The second part, « Approaches », contains 5 sections comprising 36 contributions: « Chaucer’s Language », « Individual Tales and Fragments », « Strategies for Teaching », « Theory in the Classroom », and « The Canterbury Tales in the Digital Age ». The 36 cutting-edge contributions reflect the amazing diversity of contemporary pedagogical tools ranging from reference editions (The Riverside Chaucer edited by Larry D. Benson in 1987 or Robert Boening & Andrew Taylor’s 2012 edition, for instance), translations of the Canterbury Tales (by David Wright in 2011, or Burton Raffel’s translation published in 2008, also available on CD-ROM), anthologies, to thecountless web sites such as  https://library.northwestu.edu/chaucer/

The first part is, no doubt, relevant as an essential, conventional state of the art. The second part, however, is specifically useful because, while preserving medieval disciplines and research areas such as philology, context, prosody, it endeavours to go through a multiplicity of approaches meant to rouse the curiosity of students often reluctant to read medieval texts which they deem difficult. The teachers contributing in the second part rightly contend that reading Chaucer is a useful polysemous, heuristic and analytical training which provides students with close reading strategies they can reinvest in another literary corpus while encouraging them to learn how to use reference tools such as online dictionaries or the Chaucer concordance.

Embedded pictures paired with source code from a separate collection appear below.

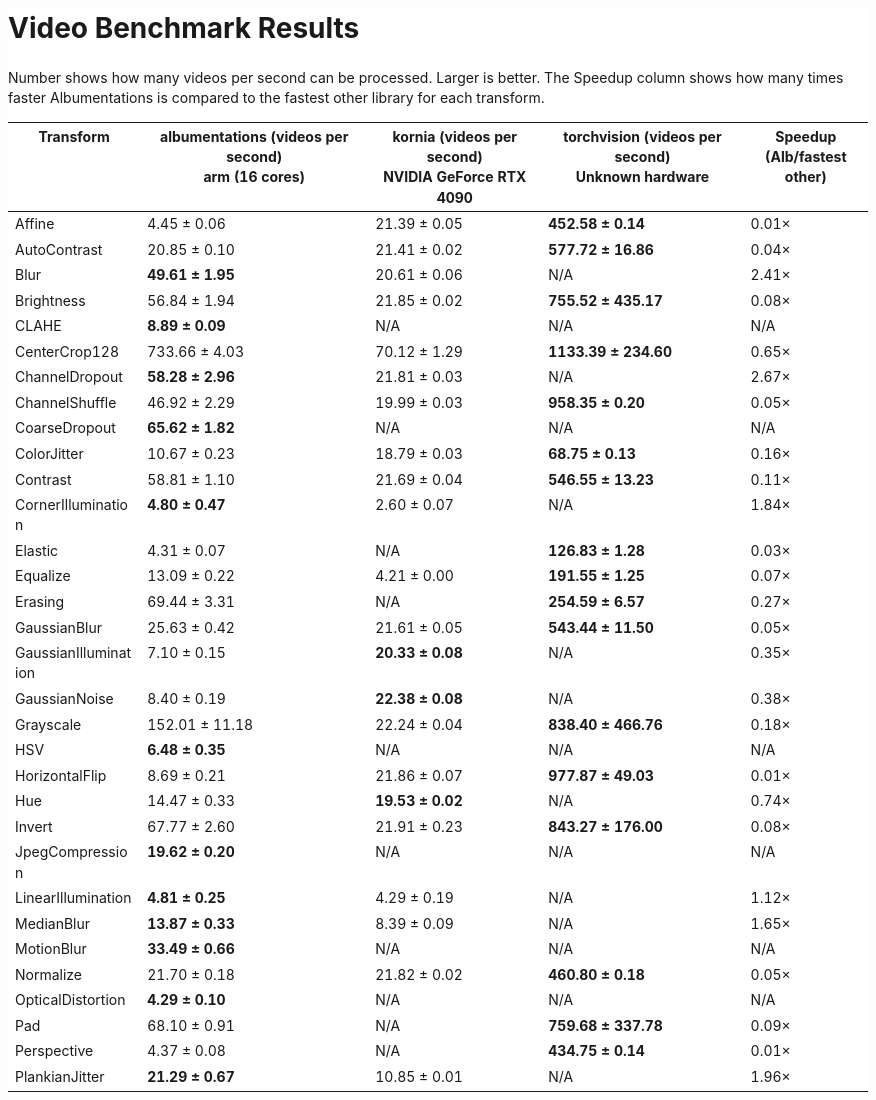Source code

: # Video Benchmark Results

Number shows how many videos per second can be processed. Larger is better.
The Speedup column shows how many times faster Albumentations is compared to the fastest other library for each transform.

| Transform | albumentations (videos per second)<br>arm (16 cores) | kornia (videos per second)<br>NVIDIA GeForce RTX 4090 | torchvision (videos per second)<br>Unknown hardware | Speedup<br>(Alb/fastest other) |
|---|---|---|---|---|
| Affine | 4.45 ± 0.06 | 21.39 ± 0.05 | **452.58 ± 0.14** | 0.01× |
| AutoContrast | 20.85 ± 0.10 | 21.41 ± 0.02 | **577.72 ± 16.86** | 0.04× |
| Blur | **49.61 ± 1.95** | 20.61 ± 0.06 | N/A | 2.41× |
| Brightness | 56.84 ± 1.94 | 21.85 ± 0.02 | **755.52 ± 435.17** | 0.08× |
| CLAHE | **8.89 ± 0.09** | N/A | N/A | N/A |
| CenterCrop128 | 733.66 ± 4.03 | 70.12 ± 1.29 | **1133.39 ± 234.60** | 0.65× |
| ChannelDropout | **58.28 ± 2.96** | 21.81 ± 0.03 | N/A | 2.67× |
| ChannelShuffle | 46.92 ± 2.29 | 19.99 ± 0.03 | **958.35 ± 0.20** | 0.05× |
| CoarseDropout | **65.62 ± 1.82** | N/A | N/A | N/A |
| ColorJitter | 10.67 ± 0.23 | 18.79 ± 0.03 | **68.75 ± 0.13** | 0.16× |
| Contrast | 58.81 ± 1.10 | 21.69 ± 0.04 | **546.55 ± 13.23** | 0.11× |
| CornerIllumination | **4.80 ± 0.47** | 2.60 ± 0.07 | N/A | 1.84× |
| Elastic | 4.31 ± 0.07 | N/A | **126.83 ± 1.28** | 0.03× |
| Equalize | 13.09 ± 0.22 | 4.21 ± 0.00 | **191.55 ± 1.25** | 0.07× |
| Erasing | 69.44 ± 3.31 | N/A | **254.59 ± 6.57** | 0.27× |
| GaussianBlur | 25.63 ± 0.42 | 21.61 ± 0.05 | **543.44 ± 11.50** | 0.05× |
| GaussianIllumination | 7.10 ± 0.15 | **20.33 ± 0.08** | N/A | 0.35× |
| GaussianNoise | 8.40 ± 0.19 | **22.38 ± 0.08** | N/A | 0.38× |
| Grayscale | 152.01 ± 11.18 | 22.24 ± 0.04 | **838.40 ± 466.76** | 0.18× |
| HSV | **6.48 ± 0.35** | N/A | N/A | N/A |
| HorizontalFlip | 8.69 ± 0.21 | 21.86 ± 0.07 | **977.87 ± 49.03** | 0.01× |
| Hue | 14.47 ± 0.33 | **19.53 ± 0.02** | N/A | 0.74× |
| Invert | 67.77 ± 2.60 | 21.91 ± 0.23 | **843.27 ± 176.00** | 0.08× |
| JpegCompression | **19.62 ± 0.20** | N/A | N/A | N/A |
| LinearIllumination | **4.81 ± 0.25** | 4.29 ± 0.19 | N/A | 1.12× |
| MedianBlur | **13.87 ± 0.33** | 8.39 ± 0.09 | N/A | 1.65× |
| MotionBlur | **33.49 ± 0.66** | N/A | N/A | N/A |
| Normalize | 21.70 ± 0.18 | 21.82 ± 0.02 | **460.80 ± 0.18** | 0.05× |
| OpticalDistortion | **4.29 ± 0.10** | N/A | N/A | N/A |
| Pad | 68.10 ± 0.91 | N/A | **759.68 ± 337.78** | 0.09× |
| Perspective | 4.37 ± 0.08 | N/A | **434.75 ± 0.14** | 0.01× |
| PlankianJitter | **21.29 ± 0.67** | 10.85 ± 0.01 | N/A | 1.96× |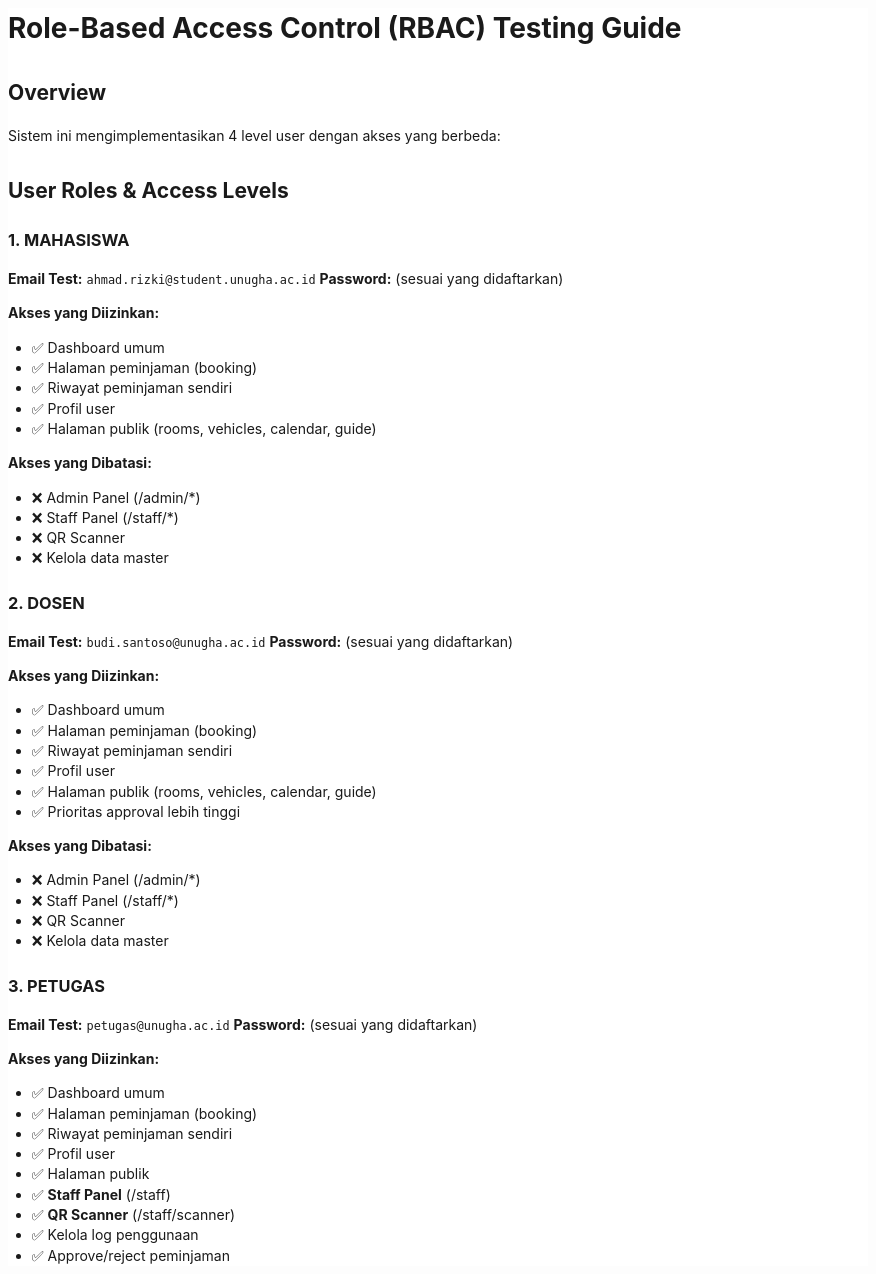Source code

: # Role-Based Access Control (RBAC) Testing Guide

## Overview
Sistem ini mengimplementasikan 4 level user dengan akses yang berbeda:

## User Roles & Access Levels

### 1. MAHASISWA
**Email Test:** `ahmad.rizki@student.unugha.ac.id`
**Password:** (sesuai yang didaftarkan)

**Akses yang Diizinkan:**
- ✅ Dashboard umum
- ✅ Halaman peminjaman (booking)
- ✅ Riwayat peminjaman sendiri
- ✅ Profil user
- ✅ Halaman publik (rooms, vehicles, calendar, guide)

**Akses yang Dibatasi:**
- ❌ Admin Panel (/admin/*)
- ❌ Staff Panel (/staff/*)
- ❌ QR Scanner
- ❌ Kelola data master

### 2. DOSEN
**Email Test:** `budi.santoso@unugha.ac.id`
**Password:** (sesuai yang didaftarkan)

**Akses yang Diizinkan:**
- ✅ Dashboard umum
- ✅ Halaman peminjaman (booking)
- ✅ Riwayat peminjaman sendiri
- ✅ Profil user
- ✅ Halaman publik (rooms, vehicles, calendar, guide)
- ✅ Prioritas approval lebih tinggi

**Akses yang Dibatasi:**
- ❌ Admin Panel (/admin/*)
- ❌ Staff Panel (/staff/*)
- ❌ QR Scanner
- ❌ Kelola data master

### 3. PETUGAS
**Email Test:** `petugas@unugha.ac.id`
**Password:** (sesuai yang didaftarkan)

**Akses yang Diizinkan:**
- ✅ Dashboard umum
- ✅ Halaman peminjaman (booking)
- ✅ Riwayat peminjaman sendiri
- ✅ Profil user
- ✅ Halaman publik
- ✅ **Staff Panel** (/staff)
- ✅ **QR Scanner** (/staff/scanner)
- ✅ Kelola log penggunaan
- ✅ Approve/reject peminjaman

Other approaches target medieval themes the students are familiar with in contemporary society: work, social classes, marriage, marginal issues or forms of expression such as obscenity. While showing them the permanence of specific issues in the course of time, a study of context establishes the connections between the issues. Thus an exploration of marriage or homosexuality in the Middle Ages (Tison Pugh) both reflects the scope of social and religious power (an approach vindicated by George Lyman Kittredge and upheld by David Wallace in Chaucerian Polity), and is instrumental in persuading students that, after all, contemporary concerns and debates are not all that new.

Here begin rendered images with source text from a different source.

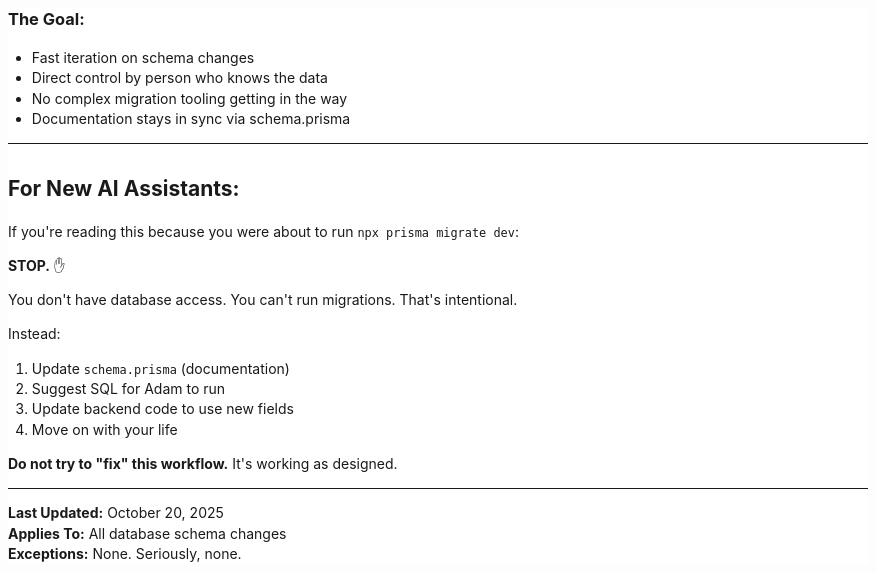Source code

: ### The Goal:

- Fast iteration on schema changes
- Direct control by person who knows the data
- No complex migration tooling getting in the way
- Documentation stays in sync via schema.prisma

---

## For New AI Assistants:

If you're reading this because you were about to run `npx prisma migrate dev`:

**STOP.** ✋

You don't have database access. You can't run migrations. That's intentional.

Instead:
1. Update `schema.prisma` (documentation)
2. Suggest SQL for Adam to run
3. Update backend code to use new fields
4. Move on with your life

**Do not try to "fix" this workflow.** It's working as designed.

---

**Last Updated:** October 20, 2025  
**Applies To:** All database schema changes  
**Exceptions:** None. Seriously, none.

The second part is also interesting because ample space is devoted to very concrete uses of medieval culture. Some teachers launch into producing and illuminating a manuscript and teach students how to copy a passage from The Canterbury Tales (Bethany Blankenship). Thus placed in the position of contemporary scribes, students are first taught the material manuscript tradition, the layout of the text on the page, and are initiated into the life and work of a medieval scriptorium. Such a physical approach to the medieval text differs from increasing online learning (Lorraine Kochanske Stock) which may, in the case of a medieval corpus, be problematic: can an online course and distance learning, in general, be expected to convey the notions of orality and aurality?

Some contributions are still tempted by a strictly scientific approach (for instance Larry Scanlon’s discussion of anti-semitism entitled « The Prioress’s Tale : Violence, Scholarly Debate and the Classroom Encounter », or Kathryn Lynch’s exploration of the role of food in the narrative construction). Yet the objective of the volume is primarily concerned with sharing pedagogical experiences.

Reading and teaching Chaucer is a daunting challenge. However, through the experience shared by the survey respondents and contributors, this volume proves that the challenge is worth the effort in pedagogical terms and it emphasizes the open quality of Chaucer’s texts (see Robert Epstein [102] : « It is to the reader that Chaucer says, ‘ Now telleth me, er that ye ferther wende [go]. / I kan namoore [no more] ; my tale is at an ende ’ (FranT 1623-24). This is the essence of his generosity as an author »).